:: Given passage
# First Impressions of Harvey Alpha HW110S-52P



## fivecodys (Dec 2, 2013)

Nice looking rig. Looking forward to your future comments.


----------



## waho6o9 (May 6, 2011)

Sure is a beautiful saw, congratulations.


----------



## Mike_in_STL (Dec 8, 2016)

You're gonna LOVE it. It's fundamentally the same saw as my Laguna Platinum Dovetail saw. Harvey built the Laguna. I've had mine since June of '19. If you have questions, let me know.


----------



## LowShoe (Jan 8, 2021)

You're gonna LOVE it. It's fundamentally the same saw as my Laguna Platinum Dovetail saw. Harvey built the Laguna. I've had mine since June of '19. If you have questions, let me know.

-Sawdust makes me whole-Mike in STL

Thanks MikeinSTL I will keep that in mind. Did you get the outfeed table with yours? If you did can you send some pics.

This is my first (and hopefully last) brand new table saw that I have purchased so this is a big investment. I have only made some test cuts. Hopefully this weekend I will get to really try it out. I have about 800 ft of material to rip. I'm installing some tile floors and I'm replacing all the crappy builder's trim with a three part craftsman style which is all custom cut. Now that the saw is set up I also have three other projects right behind the flooring project. Those projects will be more of why I bought the saw in the first place. Two night stands and two different tables ( I count the night stands as one project).


----------



## Mike_in_STL (Dec 8, 2016)

@Mark
I did not get the outfeed table. I have an old kitchen table that I converted to an assembly, outfeed table long ago and the Laguna saw on the Bora mobile base sits just a touch higher than it.
::::
:: The data
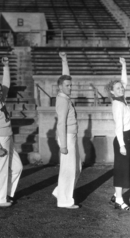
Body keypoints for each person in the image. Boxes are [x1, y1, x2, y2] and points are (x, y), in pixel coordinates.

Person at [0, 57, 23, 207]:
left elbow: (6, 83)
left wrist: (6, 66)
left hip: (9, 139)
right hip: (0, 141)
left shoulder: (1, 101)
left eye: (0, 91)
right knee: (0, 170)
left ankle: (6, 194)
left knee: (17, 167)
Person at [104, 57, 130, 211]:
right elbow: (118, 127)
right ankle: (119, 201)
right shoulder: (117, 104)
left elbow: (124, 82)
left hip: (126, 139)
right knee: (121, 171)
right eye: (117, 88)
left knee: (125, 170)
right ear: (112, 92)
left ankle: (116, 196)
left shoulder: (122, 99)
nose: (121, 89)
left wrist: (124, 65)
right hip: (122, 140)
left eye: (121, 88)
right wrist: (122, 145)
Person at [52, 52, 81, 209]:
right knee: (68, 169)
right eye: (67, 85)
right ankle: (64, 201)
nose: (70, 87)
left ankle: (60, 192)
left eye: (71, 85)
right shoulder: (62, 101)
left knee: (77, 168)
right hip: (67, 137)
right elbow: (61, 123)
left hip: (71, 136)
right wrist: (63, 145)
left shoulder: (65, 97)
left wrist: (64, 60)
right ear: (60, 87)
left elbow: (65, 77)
::::
:: The data
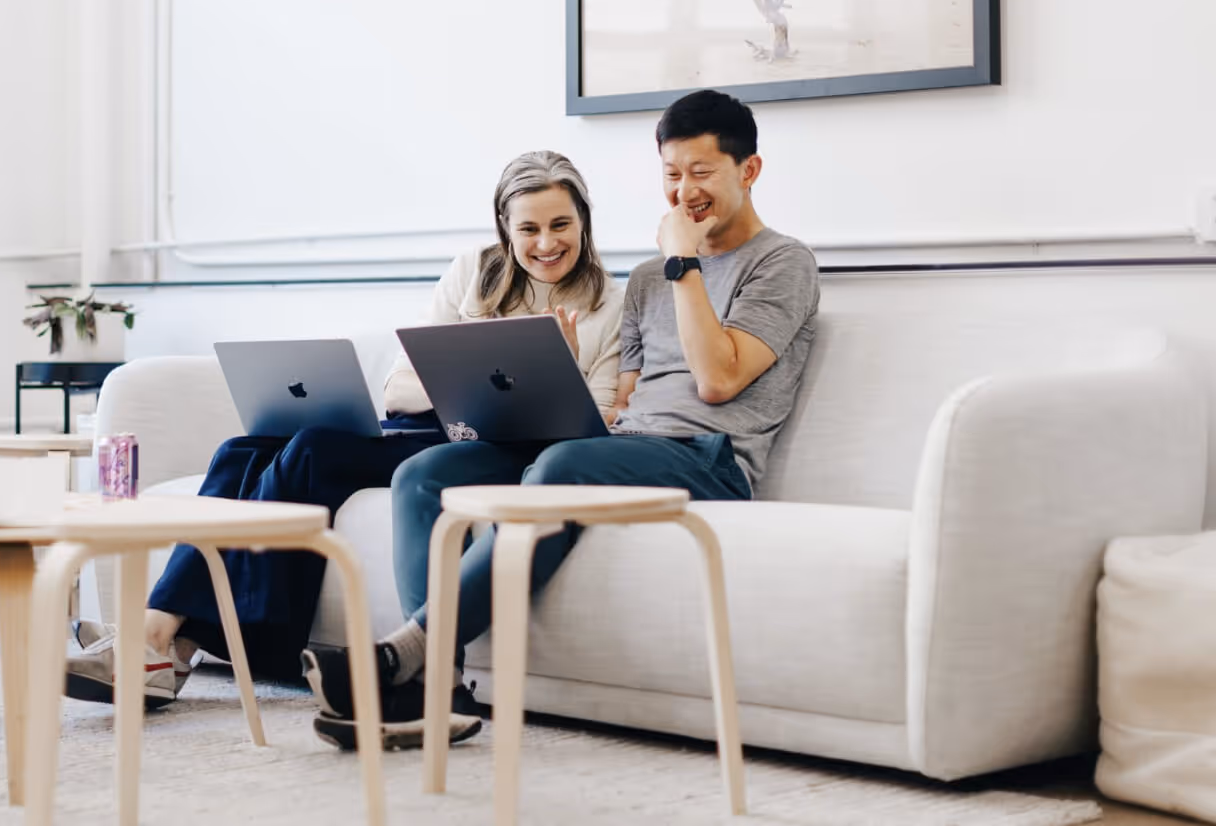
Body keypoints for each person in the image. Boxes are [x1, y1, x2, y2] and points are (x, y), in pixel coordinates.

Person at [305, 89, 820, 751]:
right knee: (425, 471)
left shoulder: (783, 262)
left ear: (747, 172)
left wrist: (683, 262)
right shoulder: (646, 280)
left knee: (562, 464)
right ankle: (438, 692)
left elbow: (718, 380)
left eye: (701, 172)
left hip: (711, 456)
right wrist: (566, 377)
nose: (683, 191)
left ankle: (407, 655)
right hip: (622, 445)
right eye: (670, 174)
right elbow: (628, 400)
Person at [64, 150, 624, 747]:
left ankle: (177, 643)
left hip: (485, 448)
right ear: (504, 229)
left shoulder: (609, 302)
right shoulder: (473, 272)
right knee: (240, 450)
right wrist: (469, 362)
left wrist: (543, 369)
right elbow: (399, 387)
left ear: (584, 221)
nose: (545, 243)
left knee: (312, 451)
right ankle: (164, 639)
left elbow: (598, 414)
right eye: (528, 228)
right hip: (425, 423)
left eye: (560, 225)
::::
:: The data
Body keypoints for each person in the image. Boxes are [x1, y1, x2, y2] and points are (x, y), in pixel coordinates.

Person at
::::
In the table saw thread above, how many feet of material does LowShoe say there is to rip?

Result of the exercise: About 800 feet.